Deciphering the differential impact of CDK4 mutations on abemaciclib binding in oral squamous cell carcinoma: a precision medicine approach.

Background: Precisi on medicine is an emerging approach for disease treatment and its major challenge is the development of drug resistance. Understanding the role of specific mutations in drug resistance is crucial for the development of next-generation therapeutics.

Methodology: Cyclin-dependent kinase-4 (CDK4) is a pivotal regulator of the cell cycle, with mutations implicated in oncogenesis in oral squamous cell carcinoma (OSCC). Abemaciclib is one of the major reference drugs designed to inhibit CDK4. This study employs a biophysical approach to examine the binding dynamics between abemaciclib, a selective CDK4 inhibitor, and both wild-type and mutant forms of CDK4. Focusing on the hinge loop region, which includes mutations D99G, R101M, T102K, and P110L, molecular dynamics simulations reveal differential effects on drug binding stability.

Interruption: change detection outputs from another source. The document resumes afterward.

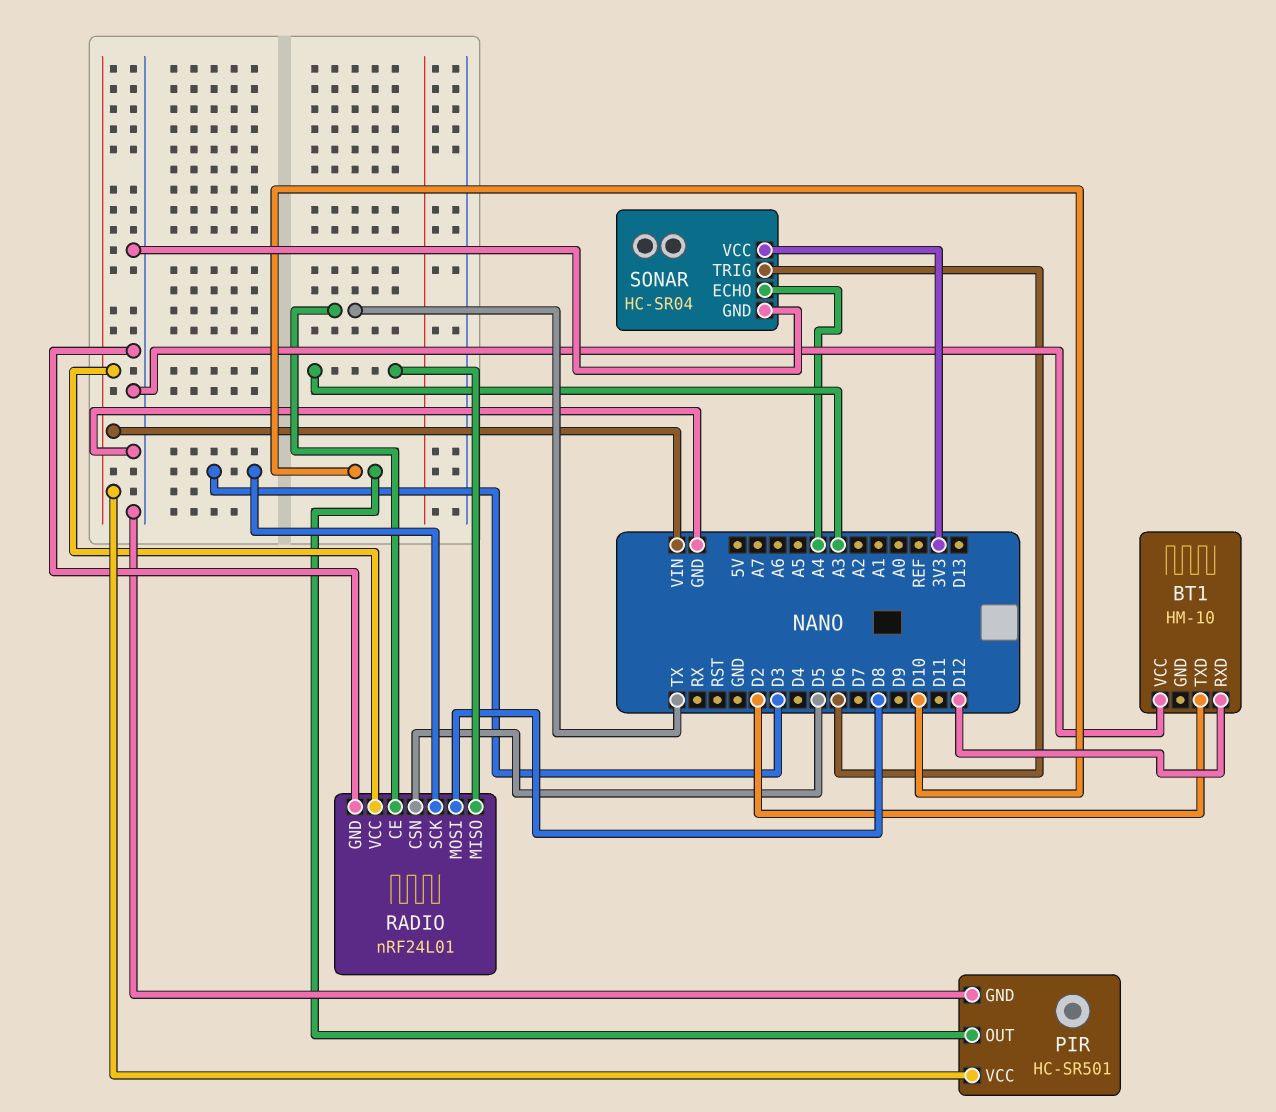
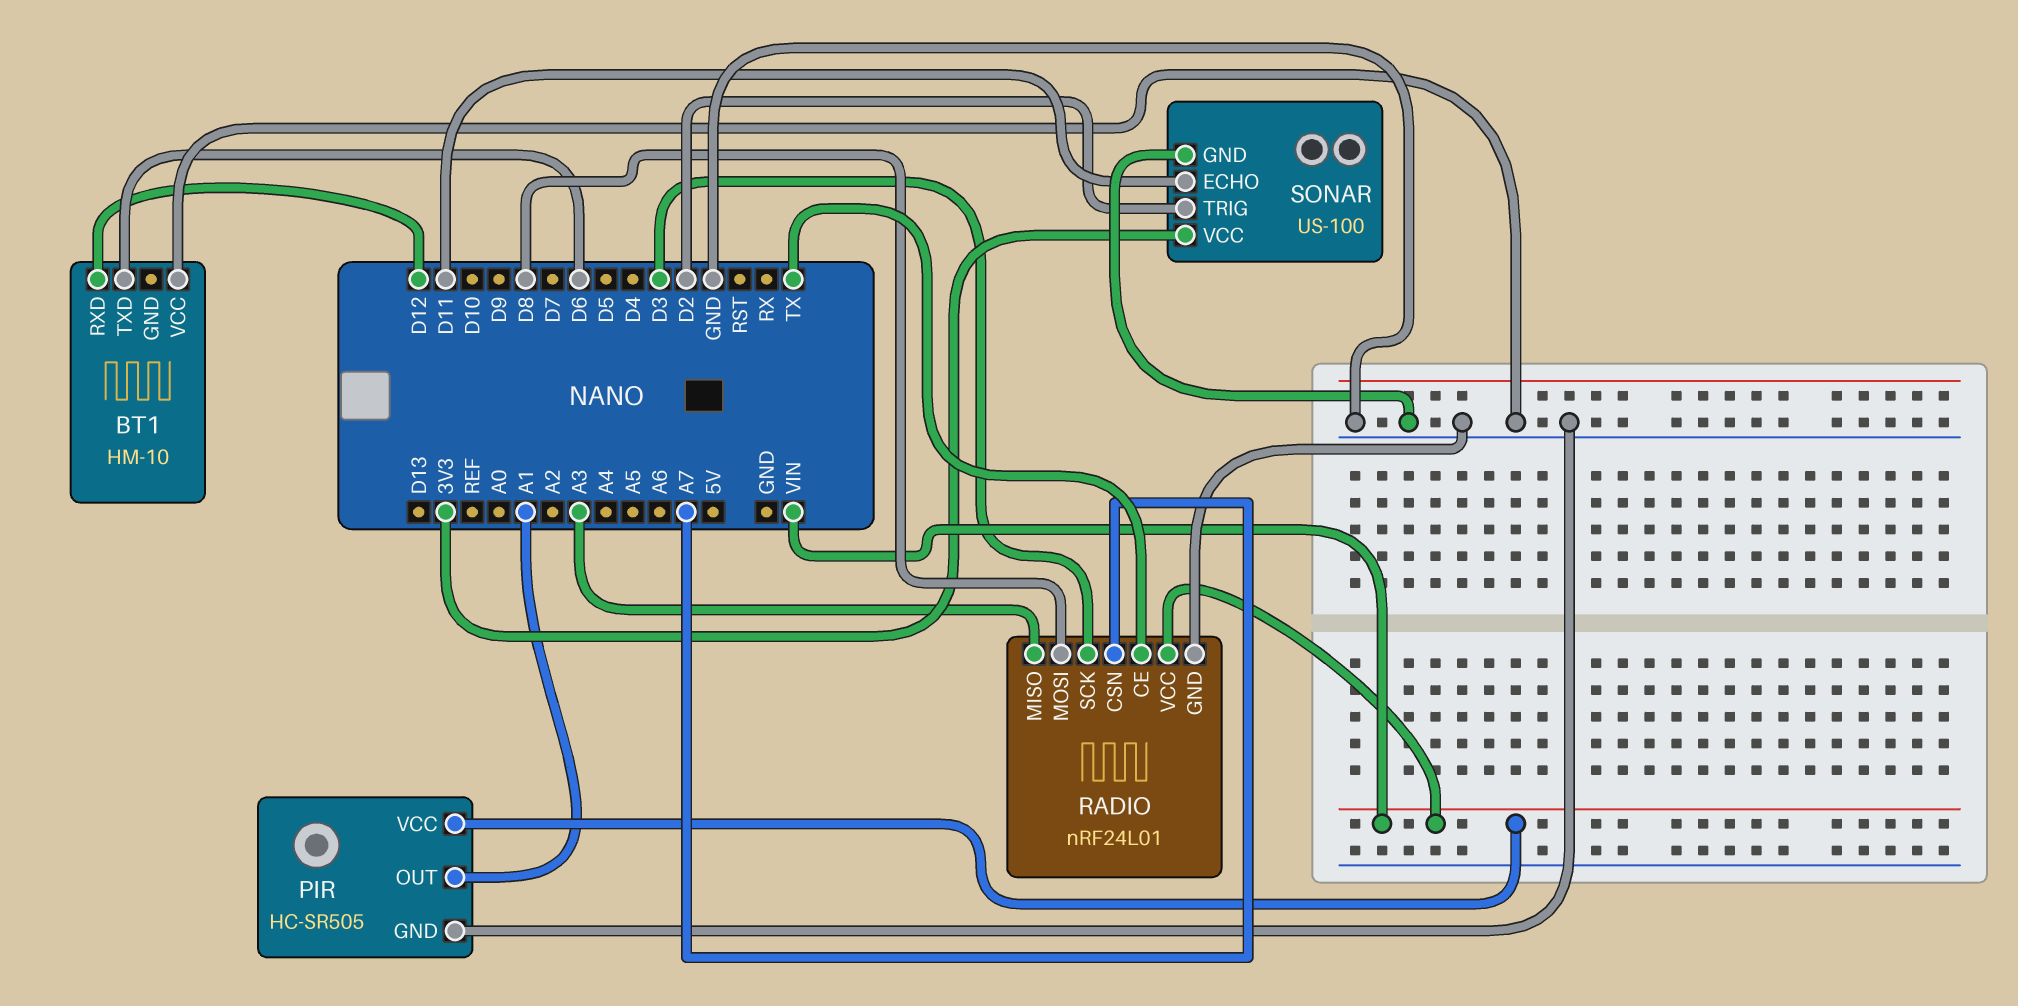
BT1 pin TXD: D2 -> D6
PIR: HC-SR501 -> HC-SR505
PIR pin OUT: D10 -> A1
RADIO pin CSN: D5 -> A7
SONAR: HC-SR04 -> US-100
SONAR pin ECHO: A4 -> D11
SONAR pin TRIG: D6 -> D2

Results: Findings indicate that while D99G and R101M mutants sustain stable drug interactions, the T102K and P110L mutants exhibit significantly weakened binding, evidenced by altered free energy landscapes, increased structural fluctuations, and diminished hydrogen bond interactions. These findings suggest that patients with CDK4 mutations, particularly T102K and P110L, may exhibit resistance to abemaciclib, necessitating the development of alternative therapeutic strategies.

Conclusion: Further studies are essentially required to enhance the precision of cancer treatment, ensuring that each patient receives the most effective therapy based on their unique genetic makeup.